▶ **EXERCISE DIRECTIONS**
Copy out every line of the data exactly; do not include the images.

▶ **SOURCE MATERIAL**

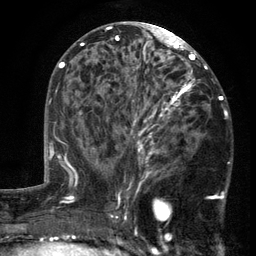
Breast MRI (dynamic contrast-enhanced), one axial slice. Position 68 of 134 along the scan axis. Cropped to one breast. Dynamic contrast-enhanced series, time point 2 of 6 at this slice position (early post-contrast). 3 T. TE 2.7 ms, TR 5.5 ms. 1.2 mm slice thickness. 256 × 256 image matrix. Female patient.
Structures marked on this image (semi-automatic segmentation, software-assisted and operator-edited):
- enhancing-tissue mask used for the functional tumour volume (all voxels passing the contrast-enhancement thresholds inside the analysis volume; usually the tumour): bounding box <104,86,216,201> (left, top, right, bottom; pixels)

▶ **RESULT OF THIS EXERCISE**
Breast MRI (dynamic contrast-enhanced), one axial slice. Position 68 of 134 along the scan axis. Cropped to one breast. Dynamic contrast-enhanced series, time point 2 of 6 at this slice position (early post-contrast). 3 T. TE 2.7 ms, TR 5.5 ms. 1.2 mm slice thickness. 256 × 256 image matrix. Female patient.
Structures marked on this image (semi-automatic segmentation, software-assisted and operator-edited):
- enhancing-tissue mask used for the functional tumour volume (all voxels passing the contrast-enhancement thresholds inside the analysis volume; usually the tumour): bounding box <104,86,216,201> (left, top, right, bottom; pixels)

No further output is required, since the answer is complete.